In recent years though, there has been little effort to empower public schools. For example, there has been increased dialog on providing vouchers for private schools and setting up charter schools at the expense of public schools. And public schools have experienced diminishing resources due to the increasing number of charter schools. This has diminished public schools’ ability to serve all students equally. And it removes the community oversight for what happens to their students.
In her letter introducing IDRA’s 2017 annual report, Dr. Robledo Montecel quotes Chief Justice Earl Warren in his majority opinion in Brown v. Board of Education: “Education… is a right which must be made available to all on equal terms.”
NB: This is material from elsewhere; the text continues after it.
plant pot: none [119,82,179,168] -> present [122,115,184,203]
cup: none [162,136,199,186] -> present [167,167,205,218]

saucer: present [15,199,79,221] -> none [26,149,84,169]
She says: “Education is, of course, useful to the individual, but it is also part of the public good. If you look at the dropout rate and consider the cost of not educating the 86,276 students who didn’t graduate that first year of our study and if you consider that the state of Texas lost $17 billion in forgone income over the course of a lifetime of these students, it’s very clear that education is not just a private good, that it is for the common good.”
Dr. Robledo Montecel explains: “The attempts to deal with education in ways that blame the poor for school failure, or that allow the state to grossly underfund public education, or that turn over the role of education to private interests who pretend to ‘rescue’ some kids at the expense of everyone else are all doomed to fail the people of Texas. Instead, we need courageous leadership at all levels to examine data honestly and to create solutions that work for all children.”
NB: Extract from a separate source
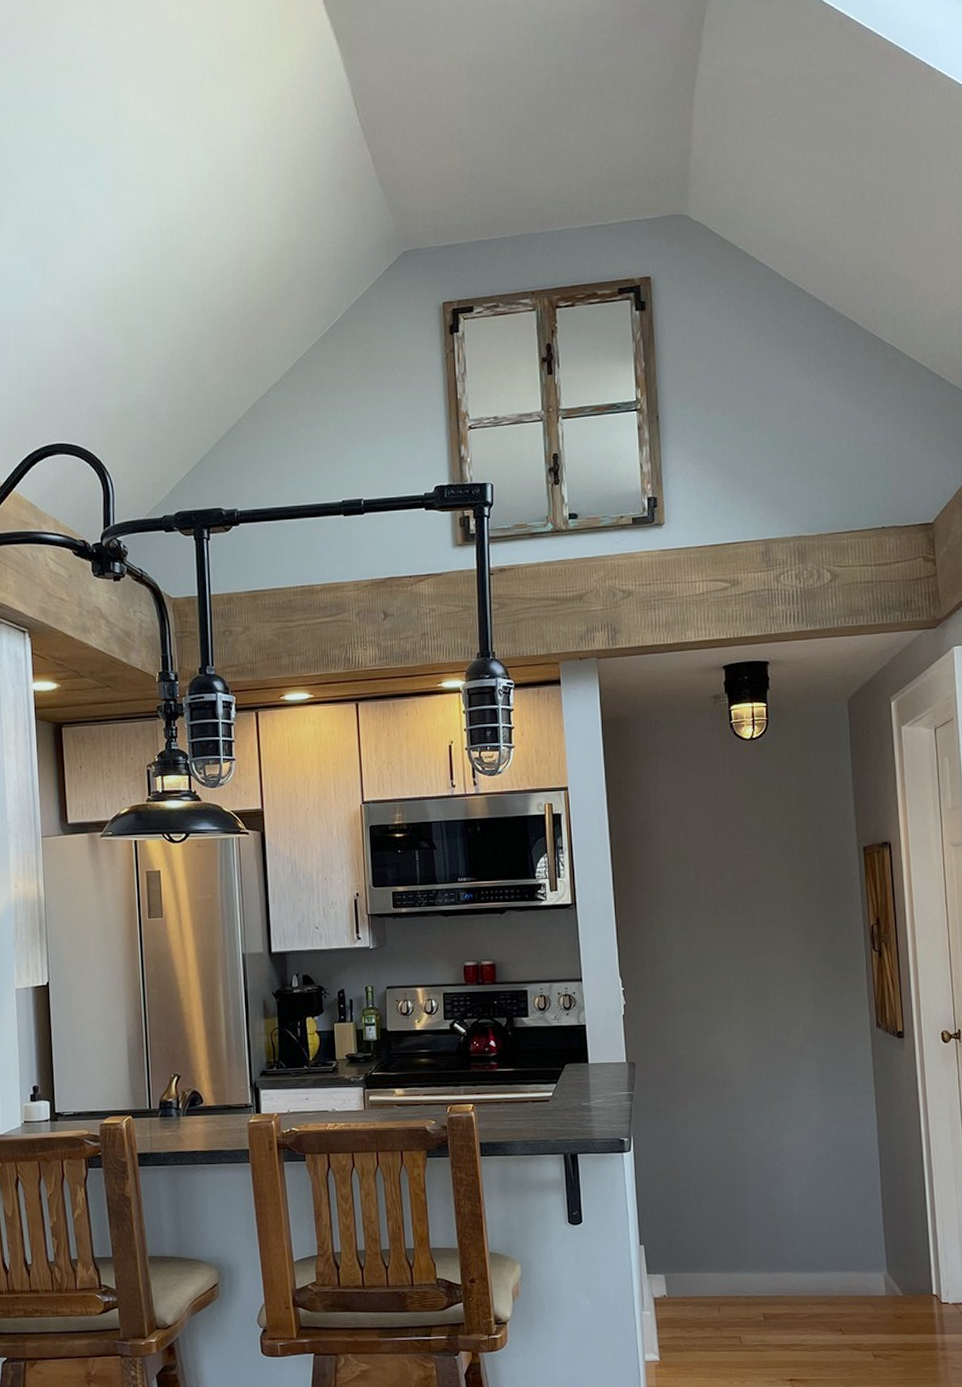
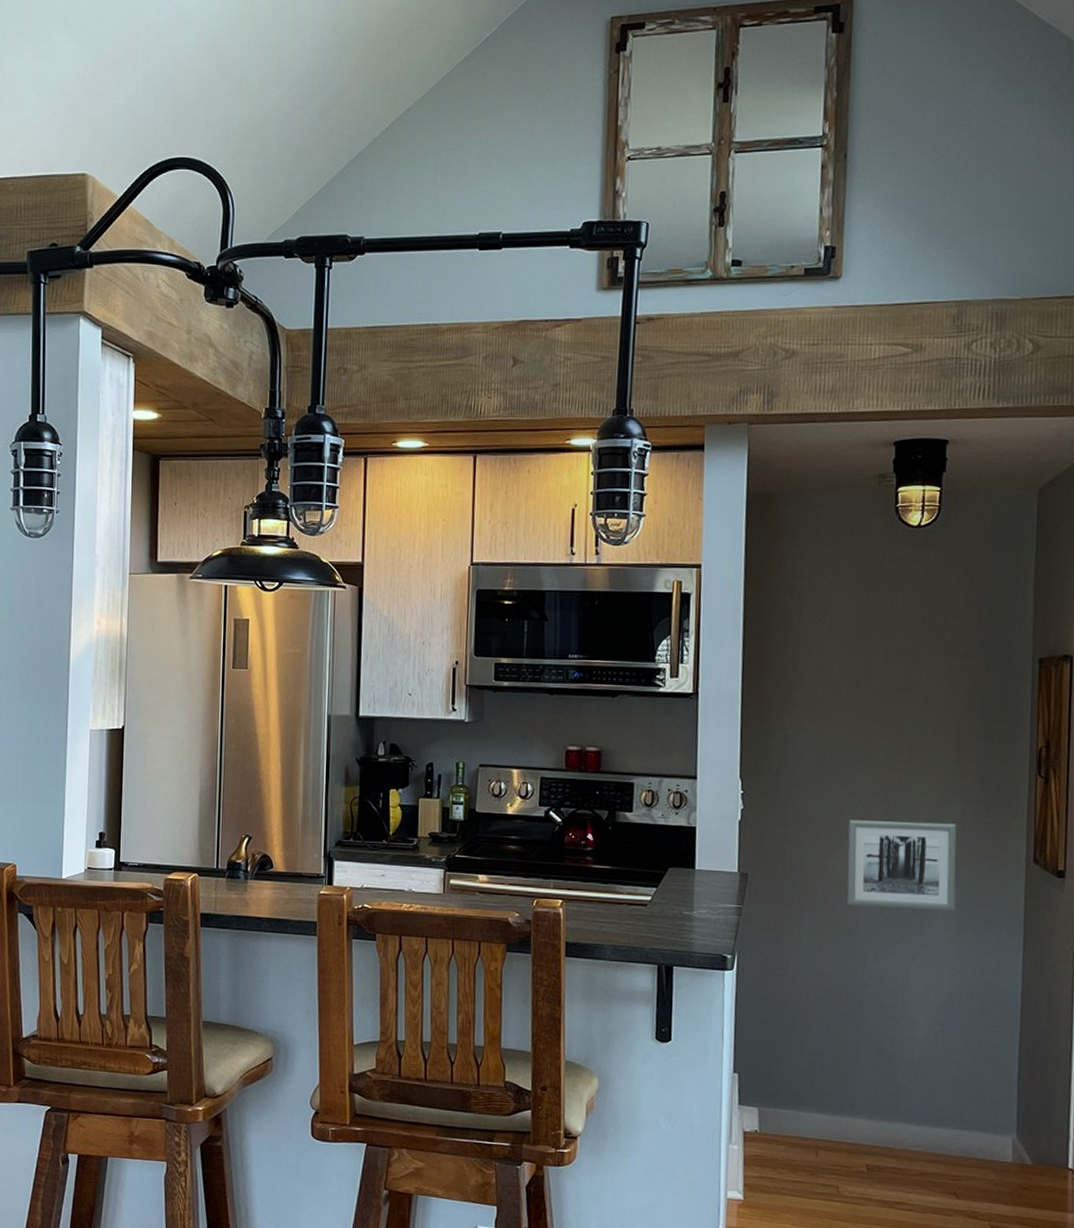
wall art: none [717,999,815,1082] -> present [847,820,957,912]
This is the final year of Dr. Robledo Montecel serving as President & CEO of IDRA after 26 years of service. She provides a roadmap for moving forward with the work for education equity at IDRA. Among other things, she stresses the need to advocate for strong public schools and to work across different sectors.
“IDRA’s evolving and growing ability to work across research, policy and practice is crucial and is part of what I think gives IDRA’s work its value added. Most organizations are either research organizations or they are policy organizations or they are practice organizations, working with educators and providing technical assistance. We do all of that. And, importantly, we are work across silos, applying interdisciplinary thoughts to what we do. So that the research affects our policy work, and our practice comes back very quickly and informs what we are doing with regards to policy and with regards to research. And I think that if we deepen those links and truly do interdisciplinary, inter-sector, inter-perspective work that our work will continue to get stronger.”
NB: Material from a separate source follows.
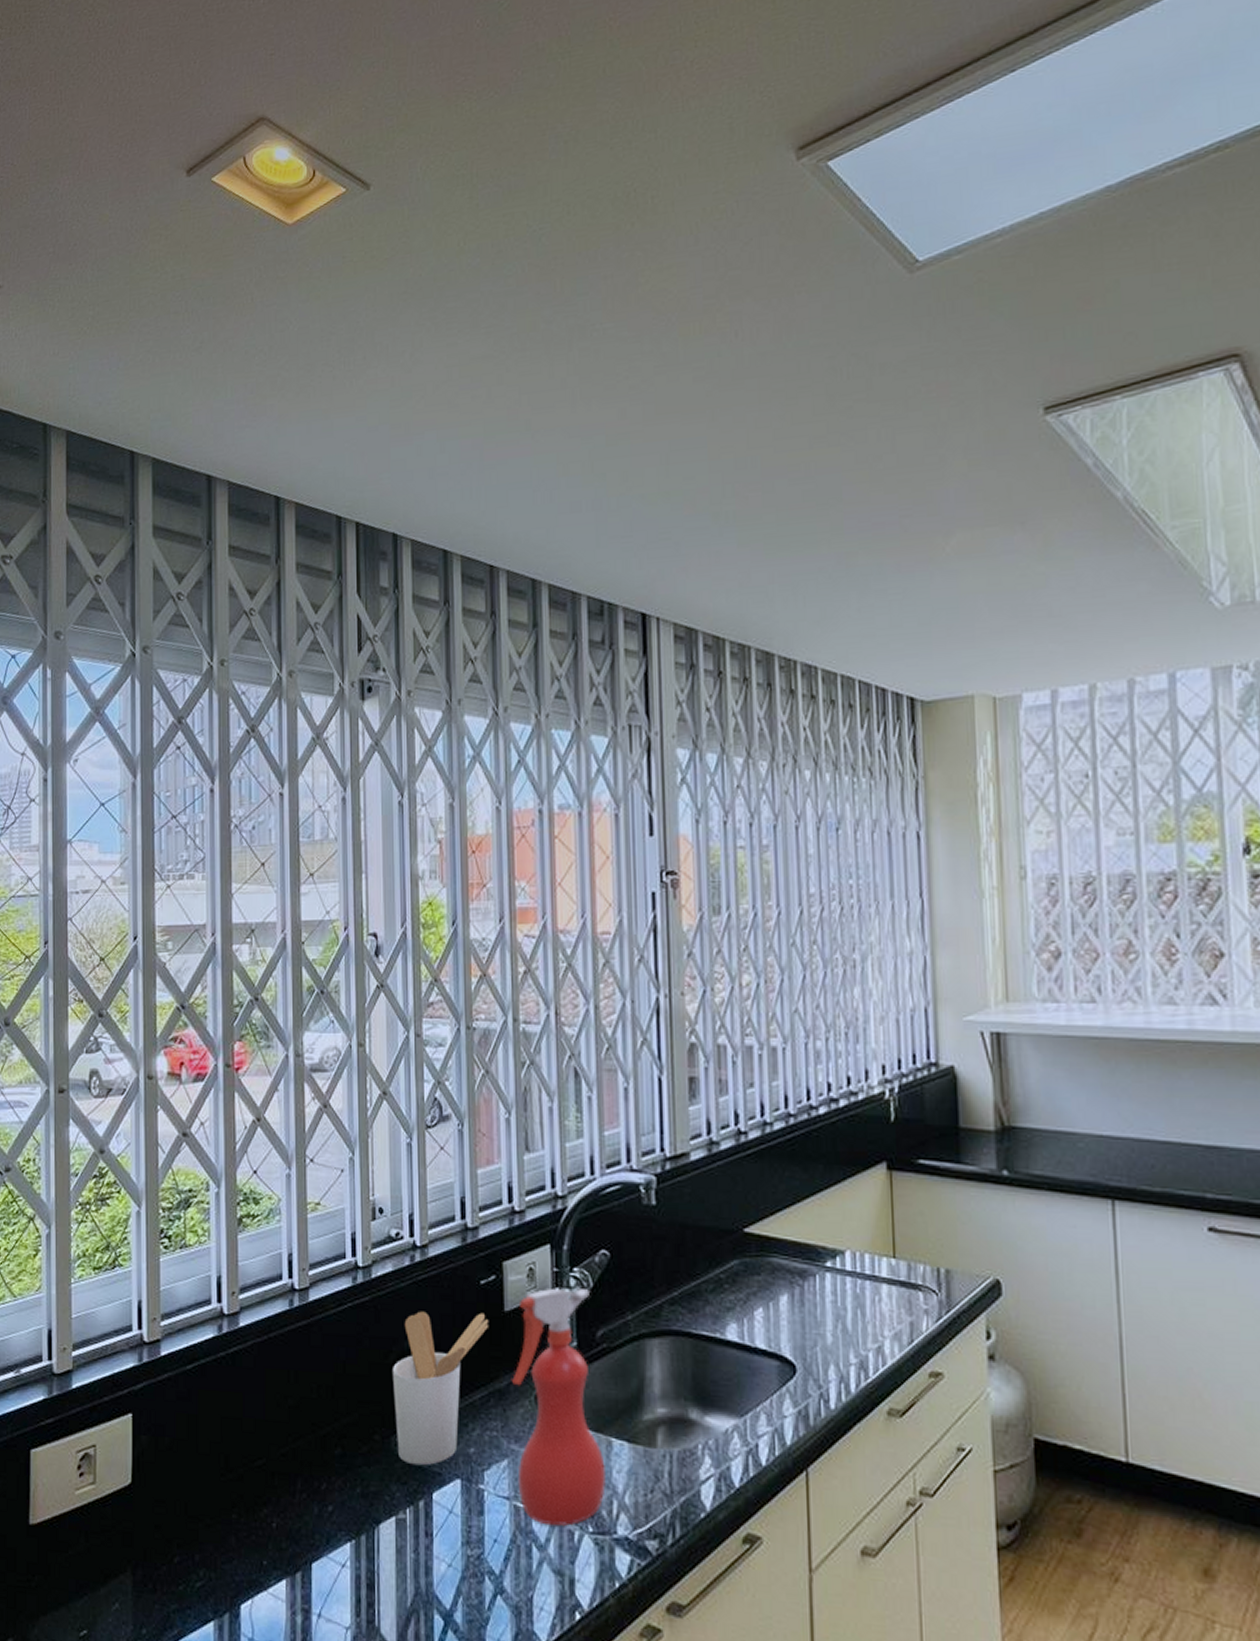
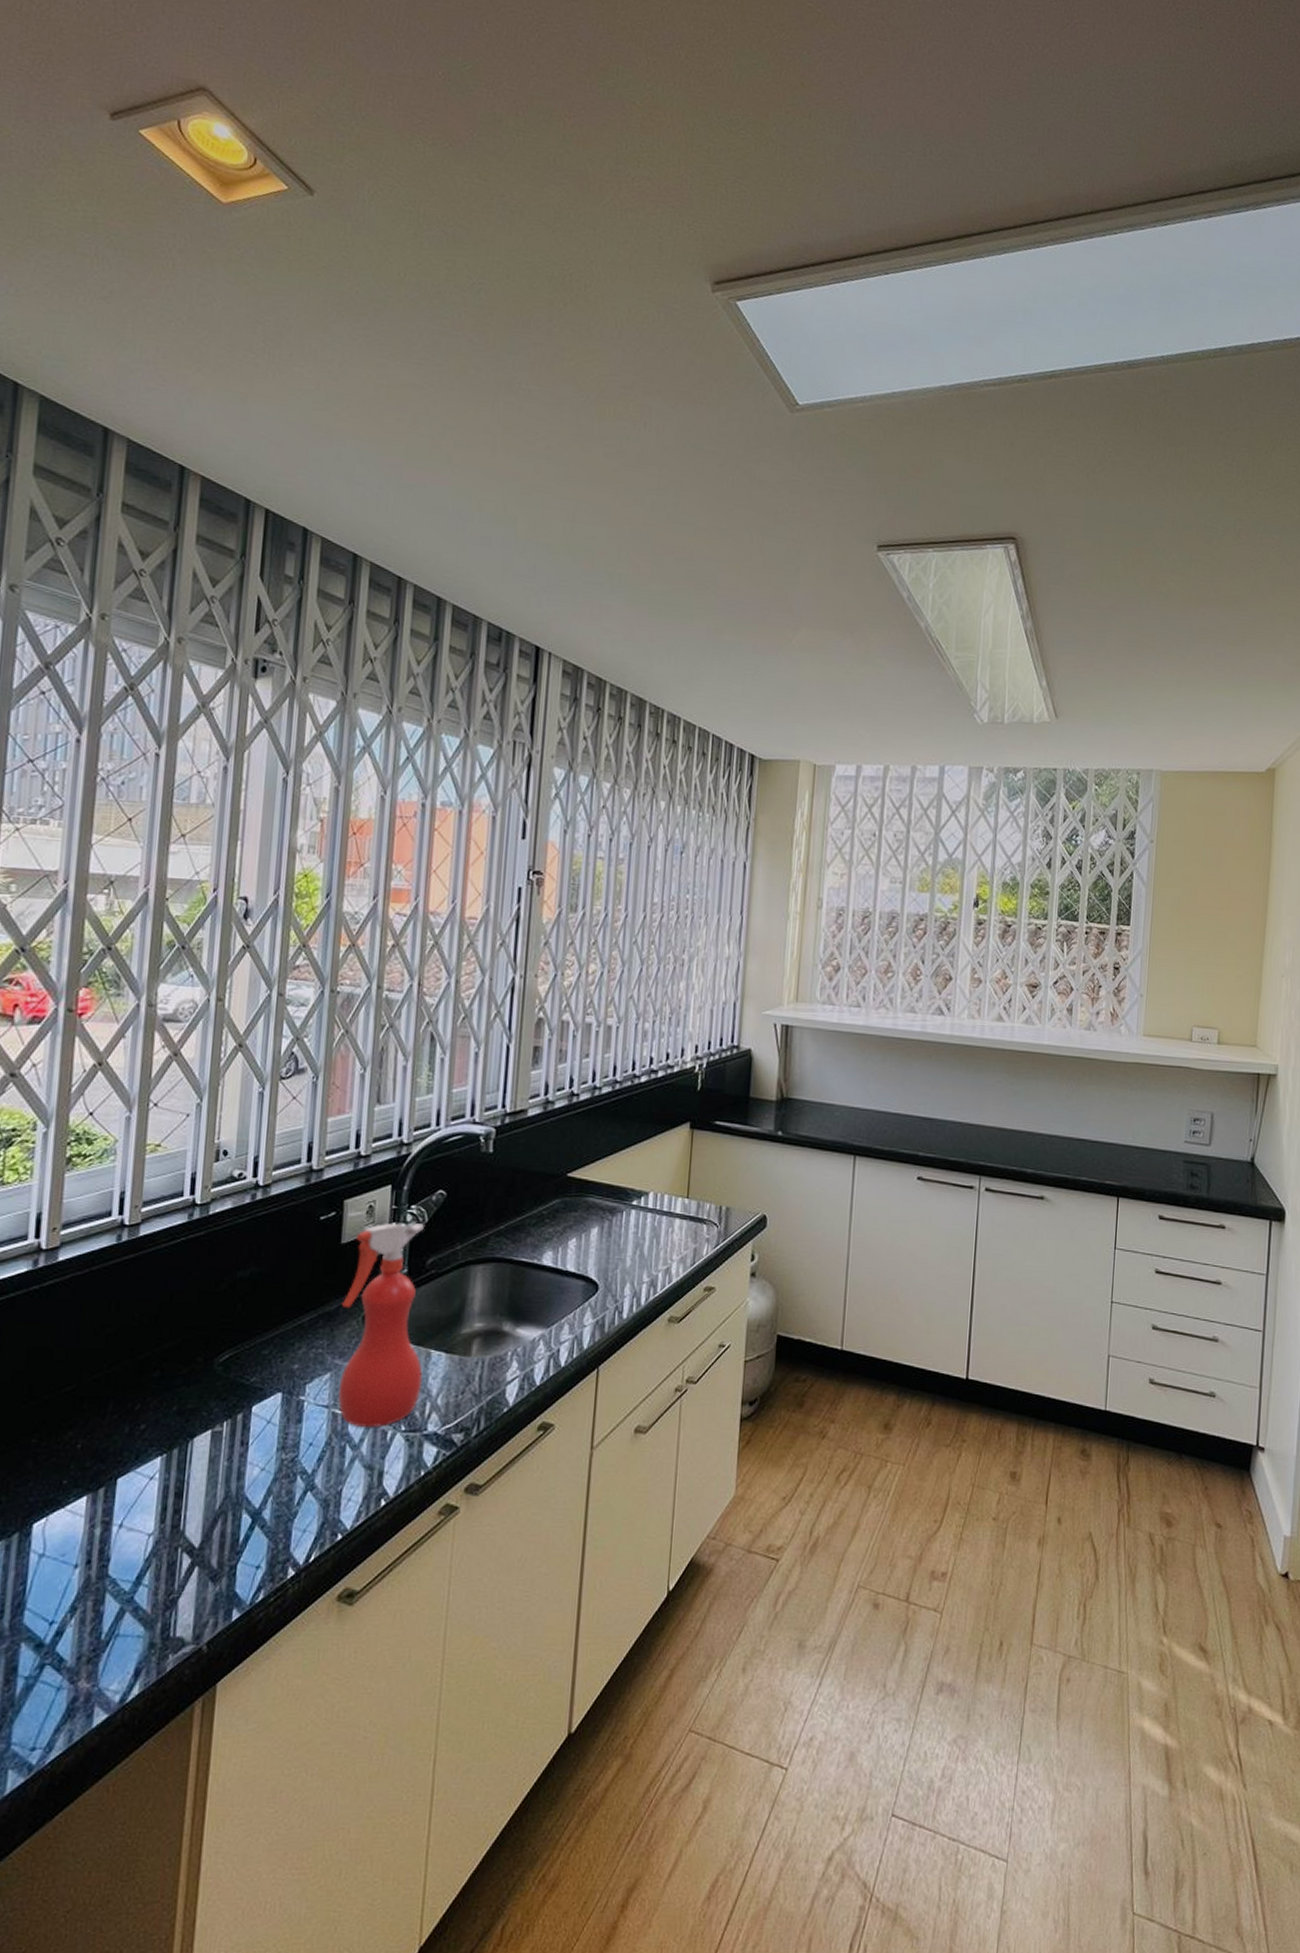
utensil holder: present [393,1311,489,1466] -> none [220,1244,325,1383]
The 33 years of IDRA’s attrition studies themselves archive a historical pattern of education access in the state of Texas. The attrition study emerged as a need to solve an emerging workforce problem in the 1970s and 1980s but also provided a lens into how education structures in Texas work to subjugate marginalized youth and reproduce social inequalities. She developed the IDRA Quality Schools Action Framework to guide schools and communities in focusing on key leverages points to improve their schools and ensure every subgroup of students has access to high quality education.
Dr. Robledo Montecel states, “I think that the future has to look like meeting the promises that we make to kids and meeting the promises that we make to each other as a country, about what we stand for.”
She believes that what we stand for as a country with regards to education is critical: “Our future depends on us having an excellent public educational system, where all students graduate from high school prepared for college or the world of work, no matter what the color of their skin, the language they speak, or where they happen to be born. And this is a goal I believe we can achieve.”